PCA was applied to the scaled data, and the first two principal components were plotted using ggplot2.
Output Interpretation: The plot shows clear separation between the three classes in 2D space. This indicates that the first two PCs capture most of the variance responsible for class distinction. Conclusion: moving to clustering since PCA confirms visible class separation.
K-means was applied to the raw (unscaled) dataset with 3 clusters. Result: The clustering matched the true class labels perfectly, though cluster labels may differ (e.g., 1 ≠ “class 1”). Interpretation: Since the class structure was well-separated and balanced, K-means could recover the clusters effectively. Conclusion: K-means is successful when the groups are linearly separable and well-separated in the original space.

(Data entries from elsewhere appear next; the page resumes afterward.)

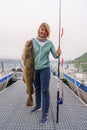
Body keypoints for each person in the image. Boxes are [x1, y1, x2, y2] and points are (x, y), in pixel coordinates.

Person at [26, 22, 61, 125]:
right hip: (34, 70)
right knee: (37, 88)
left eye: (45, 30)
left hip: (45, 69)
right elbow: (27, 54)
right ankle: (38, 105)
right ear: (39, 30)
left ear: (48, 33)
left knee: (45, 90)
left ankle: (45, 114)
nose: (43, 31)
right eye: (42, 29)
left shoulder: (49, 43)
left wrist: (58, 53)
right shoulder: (32, 41)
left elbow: (55, 55)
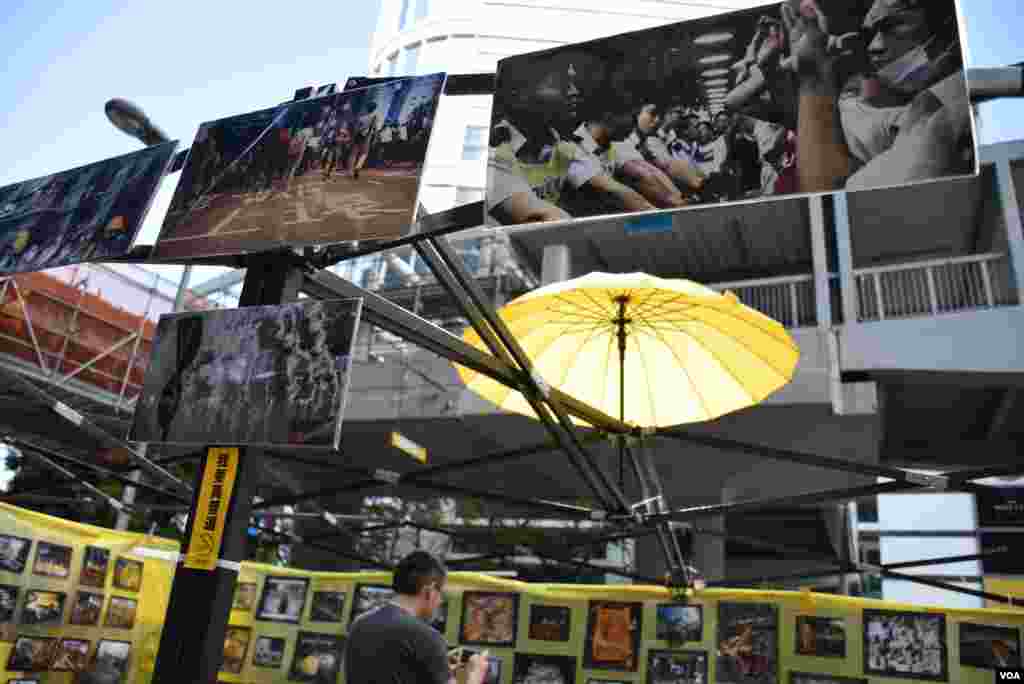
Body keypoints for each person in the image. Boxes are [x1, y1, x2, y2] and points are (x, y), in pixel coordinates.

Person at [783, 0, 972, 192]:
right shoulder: (923, 108)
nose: (874, 46)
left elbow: (833, 202)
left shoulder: (944, 122)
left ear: (950, 27)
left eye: (893, 26)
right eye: (871, 34)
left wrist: (813, 75)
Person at [345, 551, 491, 684]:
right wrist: (475, 675)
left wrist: (438, 667)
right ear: (429, 590)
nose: (440, 601)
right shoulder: (427, 636)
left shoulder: (359, 624)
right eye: (441, 594)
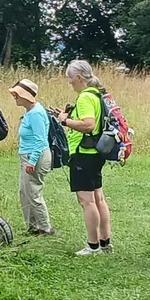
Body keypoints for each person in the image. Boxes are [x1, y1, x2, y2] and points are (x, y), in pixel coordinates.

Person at [52, 60, 112, 256]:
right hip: (96, 153)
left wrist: (65, 121)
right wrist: (65, 115)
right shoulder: (97, 94)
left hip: (83, 154)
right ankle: (105, 242)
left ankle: (92, 245)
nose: (69, 82)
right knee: (98, 198)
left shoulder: (85, 97)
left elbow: (88, 125)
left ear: (79, 77)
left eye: (70, 78)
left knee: (87, 201)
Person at [9, 78, 53, 236]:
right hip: (27, 156)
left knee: (33, 193)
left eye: (17, 94)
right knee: (24, 192)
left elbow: (40, 140)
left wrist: (32, 161)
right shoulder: (29, 112)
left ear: (26, 96)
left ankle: (45, 228)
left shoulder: (36, 114)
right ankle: (32, 226)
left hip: (35, 156)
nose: (15, 97)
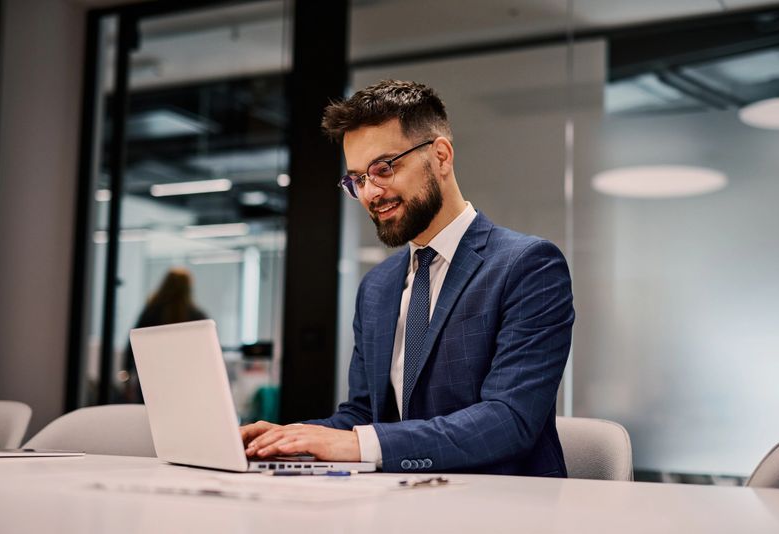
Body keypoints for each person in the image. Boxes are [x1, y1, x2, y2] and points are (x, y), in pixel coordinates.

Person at [241, 80, 575, 476]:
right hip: (402, 501)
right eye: (357, 179)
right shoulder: (378, 287)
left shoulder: (527, 266)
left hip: (506, 506)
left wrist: (358, 442)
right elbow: (364, 414)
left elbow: (508, 420)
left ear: (441, 156)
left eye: (383, 169)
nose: (369, 193)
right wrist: (285, 438)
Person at [122, 267, 208, 402]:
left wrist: (127, 374)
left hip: (150, 377)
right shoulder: (196, 316)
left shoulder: (151, 312)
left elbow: (133, 344)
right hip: (183, 380)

K-means was run with 2 clusters. Output: Two true classes got merged, and the algorithm failed to distinguish all three. Interpretation: Choosing fewer clusters than actual groups causes under-segmentation. Conclusion: This misclassification highlights the importance of selecting the right number of clusters (K).
K-means with 4 clusters was applied. A plot of X1 vs X2 showed cluster distribution. Variable-wise variances were computed.
Output Interpretation: One true group was split into two smaller clusters (over-segmentation). The variances showed substantial spread across variables — reinforcing the importance of scaling. Conclusion: Using too many clusters leads to unnecessary splitting of well-defined classes.
You applied K-means with K = 3 on only the first two PC score vectors.
Output Interpretation: The clustering was still nearly perfect. This confirms that PC1 and PC2 captured most of the useful variation for distinguishing groups. Conclusion: Dimensionality reduction via PCA before clustering is effective and computationally efficient.
Variables were standardized using scale(), and K-means clustering was repeated with K = 3.
Output Interpretation: The clustering results were similar or slightly improved, depending on whether original variable variances differed. The apply(dfClust, 2, var) showed that variable scales were uneven — justifying the need for scaling. Conclusion: Scaling is important when variables have unequal variance, ensuring no single variable dominates the distance measure used in clustering.